# does lava rock increase ph?



## sandiegofishy (Jun 23, 2014)

I have a new tank i'm cycling for some cichlids (still planning stocking). Here is a pic of the rock setup. Its a 50 gallon tank. Lava rock is ok looking, but it doesn't seem to raise my ph too much. Also i don't know if this is dense enough or not. My ph (from api master test kit) from my reading is around 7.8, but i would want it around 8-8.2 hopefully. Does lava rock increase the ph? Or should I switch to something like slate, or what else to increase my ph?


----------



## OllieNZ (Apr 18, 2014)

I've replied to your other post aswell no lava rock won't raise your ph neither will slate you would need limestone but as you've already said your water is hard any way so don't sweat about the ph.


----------



## somebody (May 13, 2014)

That lava rock is really bothering you isn't it?


----------



## Deeda (Oct 12, 2012)

I actually like the looks of the lava rock but if you don't care for it, choose something else.

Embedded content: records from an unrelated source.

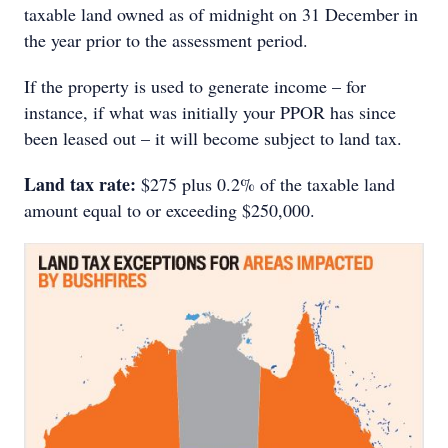
taxable land owned as of midnight on 31 December in
the year prior to the assessment period.
If the property is used to generate income – for
instance, if what was initially your PPOR has since
been leased out – it will become subject to land tax.
Land tax rate:
$275 plus 0.2% of the taxable land
amount equal to or exceeding $250,000.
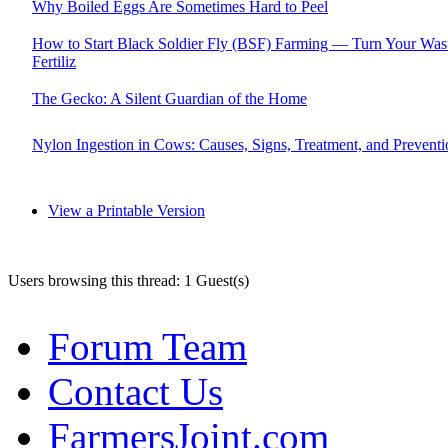
Why Boiled Eggs Are Sometimes Hard to Peel
How to Start Black Soldier Fly (BSF) Farming — Turn Your Wast
Fertiliz
The Gecko: A Silent Guardian of the Home
Nylon Ingestion in Cows: Causes, Signs, Treatment, and Preventi
View a Printable Version
Users browsing this thread: 1 Guest(s)
Forum Team
Contact Us
FarmersJoint.com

I also agree that your pH is just fine where it's at. A stable pH is preferable to trying to adjust it all the time.


----------



## anthraxx4200 (Aug 16, 2012)

i was thinking the same thing. a nice tan color background and some plants tied to the rocks and BAM youve got a beautiful tank. just my two cents GL in your choices.


----------



## henrythefishguy (Feb 22, 2015)

use baking soda. look it up


----------